Another benefit of operating as a C-Corporation is that you won’t be liable for paying taxes twice. The profits of a C-Corporation are taxed once, and then distributed to shareholders. Shareholders pay income tax only on the money that’s actually distributed to them.

A C-Corp can also be an LLC taxed as a C-Corp. This type of business also has the largest number of tax deductions. C-Corporations can transfer ownership more easily than LLCs, and can qualify for reduced capital gains taxes for QSBSs.

Dividends can be paid in cash, property, or shares. The board of directors of a C-Corporation determines the amount of dividends, and it can choose to make distributions in cash or property.

A C-Corporation must also pay corporate taxes, but dividends can be taxed twice, meaning that your profits can double as dividends! This is why C-Corporations are so important for entrepreneurs.

How to Fill Out Form 2553

If you are a new business owner, you may be wondering, “How to Fill Out Form 2553?” This article will help you understand the requirements for completing this form. Once you understand the process, you will be ready to file your first taxes.

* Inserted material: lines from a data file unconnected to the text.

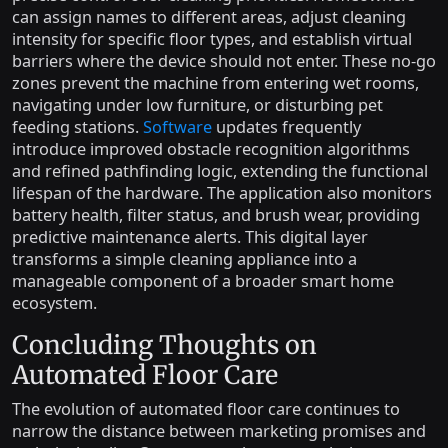
can assign names to different areas, adjust cleaning
intensity for specific floor types, and establish virtual
barriers where the device should not enter. These no-go
zones prevent the machine from entering wet rooms,
navigating under low furniture, or disturbing pet
feeding stations.
Software
updates frequently
introduce improved obstacle recognition algorithms
and refined pathfinding logic, extending the functional
lifespan of the hardware. The application also monitors
battery health, filter status, and brush wear, providing
predictive maintenance alerts. This digital layer
transforms a simple cleaning appliance into a
manageable component of a broader smart home
ecosystem.
Concluding Thoughts on
Automated Floor Care
The evolution of automated floor care continues to
narrow the distance between marketing promises and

To file an S corporation return, your business must first obtain an EIN. You must apply for an EIN within two months of your business’s beginning date.

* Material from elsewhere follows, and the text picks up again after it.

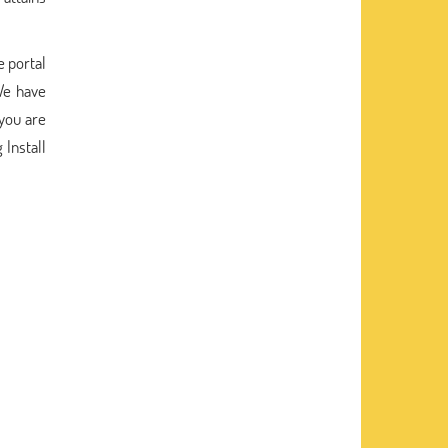
e portal
We have
 you are
 Install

All shareholders must be listed, including former stockholders, who have held shares of the company during the period between line E and the date you file the return. A single-member LLC must have shareholders consent before they can file a Form 2553.

There are two steps to filing a form. First, you must identify the owners of the business. You will need their names and social security numbers. You can also list their EINs.

The first step is to determine whether the company you are starting is a sole proprietorship, LLC, or corporation. If the business is an S-corporation, you must file its application by March 15.

The deadline for calendar-year businesses is March 15, but you can file for an extension by calling the IRS. If you want to file your forms early, you will need to attach a letter explaining why the application was filed late.

After you have determined that your business qualifies, you will need to fill out the Form 2553. If you choose to file for an extension, you must make sure to meet the filing requirements within two months of the effective date.

If you are unable to meet these deadlines, you can still file your forms and obtain a tax status. Most companies choose a calendar year and file their return around March 15 of that year.

Another step in forming an S-corporation is to determine who owns shares. Form 2553 must specify the number of shareholders for each shareholder. Each shareholder will be listed on the form, along with their Social Security number, EIN, and tax year.

For example, if two people own a partnership, both would be listed on the form, but the person with a larger share would have a higher percentage of the company’s shares. It is important to determine who owns shares before completing this form, since it will affect how much dividends you can claim.

Bottom Line

Hopefully, you have weighted the pros and cons of setting up an S-Corp. If you are ready to move forward, then completing Form 2553 is your next step.

Carefully review your decision with your CPA. But it might be a great decision for you and your business!